January 12, 2008
CARACAS -- President Hugo Chávez said Friday he will try again to change Venezuela's rules to allow unlimited presidential reelection -- a proposal rejected by voters just last month.
Making his annual address to the legislature, Chávez said he would call a referendum in 2010 with two questions: Should the president be recalled and should the president be allowed ``indefinite reelection?''
Chávez's proposals for 60-plus constitutional reforms to allow, among other things, indefinite reelection and officially declare Venezuela to be a ''socialist'' nation were narrowly defeated in a Dec. 2 vote.
Chávez's six-year term of office is to expire in 2013. But the president has often said that he intends to remain in power until the 2020s.
Chávez also repeated previous threats to seize private property from businesses if they are caught hoarding products, even as Venezuela struggles with high inflation and shortages of some basic foods.

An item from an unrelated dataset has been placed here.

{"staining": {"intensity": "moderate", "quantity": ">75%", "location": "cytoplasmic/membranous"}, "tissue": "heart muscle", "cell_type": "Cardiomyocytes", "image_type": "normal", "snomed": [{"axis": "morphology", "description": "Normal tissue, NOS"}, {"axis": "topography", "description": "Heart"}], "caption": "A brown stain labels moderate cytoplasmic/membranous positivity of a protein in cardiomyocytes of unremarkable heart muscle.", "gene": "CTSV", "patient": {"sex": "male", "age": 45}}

He warned that price speculation is occurring ''at all levels of society, from the big capitalists to the small shopkeepers,'' and said his government could expropriate property from individuals or companies that purportedly sit on goods for months to sell them later at inflated prices.
Annual inflation soared to 22.5 percent in 2007 -- the highest official rate in Latin America -- according to the Central Bank.
Chávez -- a close ally of Cuban leader Fidel Castro -- has made similar threats in the past. No such takeovers have occurred so far, however, and Venezuela continues to have many private supermarkets and food distributors.
Some food staples covered by price controls -- sugar, cooking oil, milk, black beans, eggs and chicken -- are sporadically hard to find in supermarkets, and Chávez's critics warn that shortages are likely to persist as long as the price controls are maintained.